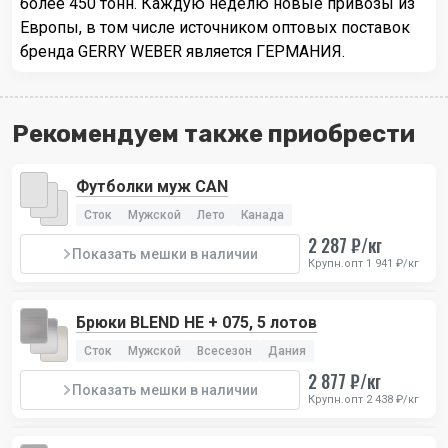
более 450 тонн. Каждую неделю новые привозы из
Европы, в том числе источником оптовых поставок
бренда GERRY WEBER является ГЕРМАНИЯ.
Рекомендуем также приобрести
Футболки муж CAN
Сток
Мужской
Лето
Канада
2 287 ₽/кг
Показать мешки в наличии
Крупн.опт 1 941 ₽/кг
Брюки BLEND HE + 075, 5 лотов
Сток
Мужской
Всесезон
Дания
2 877 ₽/кг
Показать мешки в наличии
Крупн.опт 2 438 ₽/кг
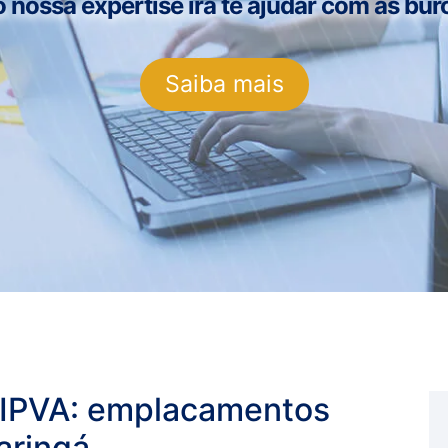
ossa expertise irá te ajudar com as buro
Saiba mais
 IPVA: emplacamentos
aringá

______________________________

# Task instructions:
The material above should be printed again exactly, with each picture left out.

# Answer space:
более 450 тонн. Каждую неделю новые привозы из
Европы, в том числе источником оптовых поставок
бренда GERRY WEBER является ГЕРМАНИЯ.
Рекомендуем также приобрести
Футболки муж CAN
Сток
Мужской
Лето
Канада
2 287 ₽/кг
Показать мешки в наличии
Крупн.опт 1 941 ₽/кг
Брюки BLEND HE + 075, 5 лотов
Сток
Мужской
Всесезон
Дания
2 877 ₽/кг
Показать мешки в наличии
Крупн.опт 2 438 ₽/кг
ossa expertise irá te ajudar com as buro
Saiba mais
 IPVA: emplacamentos
aringá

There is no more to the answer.